One day after the Camaldoli meeting concluded, Mussolini was ousted by the Grand Council of Fascism and placed under arrest, which would lead to the German occupation of northern and central Italy by September.

As a result, it was clear to the thinkers in Camaldoli that the old order was crumbling, and that something new would have to be built. It was, to some extent, an Italian analog to the U.S. constitutional convention in 1787, in that participants weren’t just considering reforms to an existing system but trying to imagine a new government from the ground up.

One key difference is that unlike what happened in Philadelphia more than two centuries ago, these Italian founding fathers were all Catholic and self-consciously trying to imagine a state rooted in Catholic social doctrine. To extend the analogy, the Codice di Camaldoli is akin to the American “Federalist Papers,” in that it reveals the aspirations of the architects of the novus ordo seclorum.

In terms of content, the Codice di Camaldoli identified two core pillars of a just society: The “common good,” and “social harmony.”

Beyond that, it listed eight principles which should govern economic activity (listed below in my translation from Italian).

  1. The dignity of the human person, which requires a well-ordered freedom of the individual also in the economic field.
  2. Equality of personal rights, notwithstanding deep individual differences as a result of different degrees of intelligence, ability, physical strength, etc.
  3. Solidarity, that is, the duty of collaboration also in the economic arena to reach the common goals of society.
  4. The primary destination of material goods for the advantage of all people.
  5. The possibility of ownership in various legitimate ways, among which work is preeminent.
  6. Free commerce of goods with respect for commutative justice.
  7. Respect for the exigencies of commutative justice in payment for work.
  8. Respect for the exigencies of distributive and legal justice in the interventions of the state.

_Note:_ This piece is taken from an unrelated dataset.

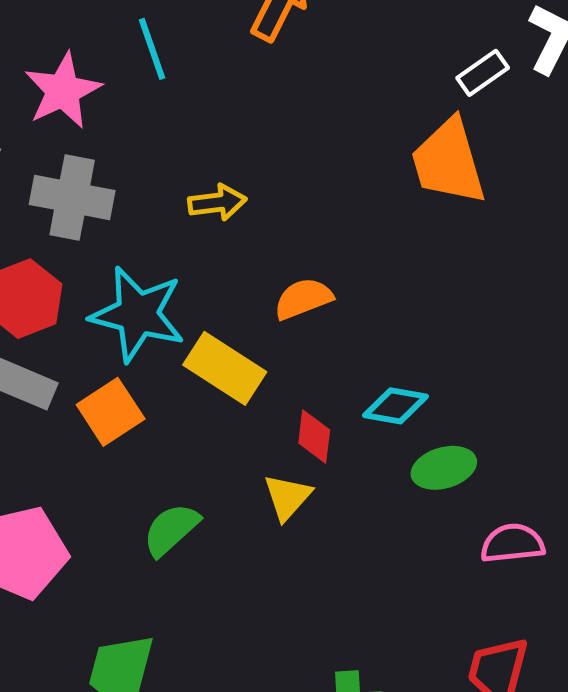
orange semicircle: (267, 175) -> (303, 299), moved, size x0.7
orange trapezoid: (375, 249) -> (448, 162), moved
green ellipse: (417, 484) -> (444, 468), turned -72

One of its best-known prescriptions is this: “A good economic system must avoid excessive enrichment which damages equitable distribution. In any case, it must prevent the excessive power of small groups over the economy through the control of a few [individuals] over concentrations of wealth.”

In effect, the Codice di Camaldoli was an attempt to answer one of the most fascinating thought exercises in Catholic intellectual life of the last 150 years: What would an actual, real-world government based on papal social teaching since Leo XIII’s Rerum Novarum in 1891 look like?

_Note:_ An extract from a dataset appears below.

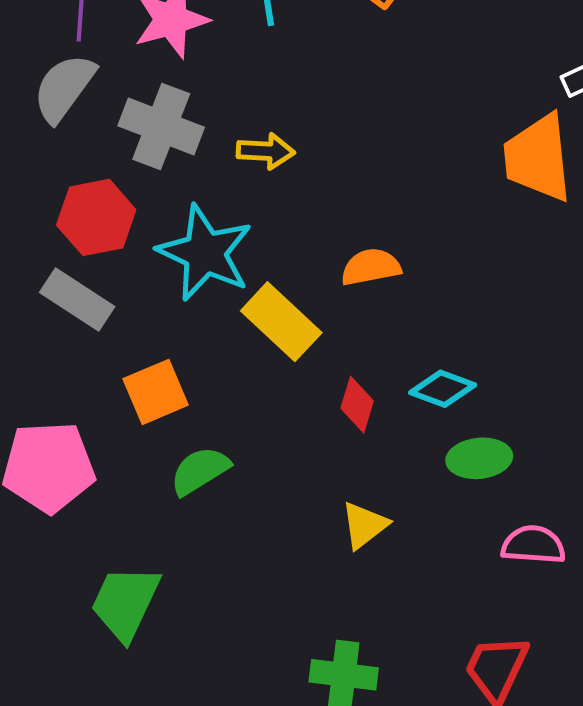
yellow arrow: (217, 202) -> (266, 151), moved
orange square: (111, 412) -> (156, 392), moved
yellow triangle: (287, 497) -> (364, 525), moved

In some ways, the Codice was a rousing success.

Led by statesmen such as de Gasperri and the Christian Democratic coalition he founded, Italy negotiated the transition from fascism to democracy, constructed a social welfare state that aspires to guarantee a certain minimum dignity to citizens, held Communism at bay, and tried its best to balance growing secularization and religious pluralism with respect for the country’s traditional Catholic identity. In general terms, the Christian Democrats were also able to hold the political left and right together in a rough consensus.

On the other hand, we all know how the story ended: The Christian Democrats imploded in 1994 amid a series of corruption scandals known as Tangentopoli, or “Bribe City,” and many of the core principles of the Codice di Camaldoli were more honored in the breach than the observance. Despite the emphasis on a right to work, for example, Italy has long been plagued with one of the highest youth unemployment rates in Europe, especially in the chronically underdeveloped south, where talk of the “common good” and “social harmony” often seem little more than a cruel joke.

De Gasperri himself seemed to anticipate that the real-world application of the Codice would fall short of the ideal.

Here’s what he said at the time: “Approaching this session of Catholic Action is like climbing a great mountain. You find yourself in an oxygenated atmosphere. When you come down, it’s not always possible to maintain the same atmosphere … [one] has to seek a third way between the aspirations of principle and the possibilities of action.”

And, yet.

Despite it all, the Codice di Camaldoli remains arguably the most thoughtful, thorough and provocative effort in history to apply the principles of Catholic social doctrine to the hard work of real-world governance. The fact that it took shape in a famed monastery of the Benedictines, who have been in the business of sustaining and saving Western civilization for 1,500 years, probably isn’t an accident.

Perhaps the dream the Codice represents has never been fully realized … but that, by no means, suggests the dream is dead.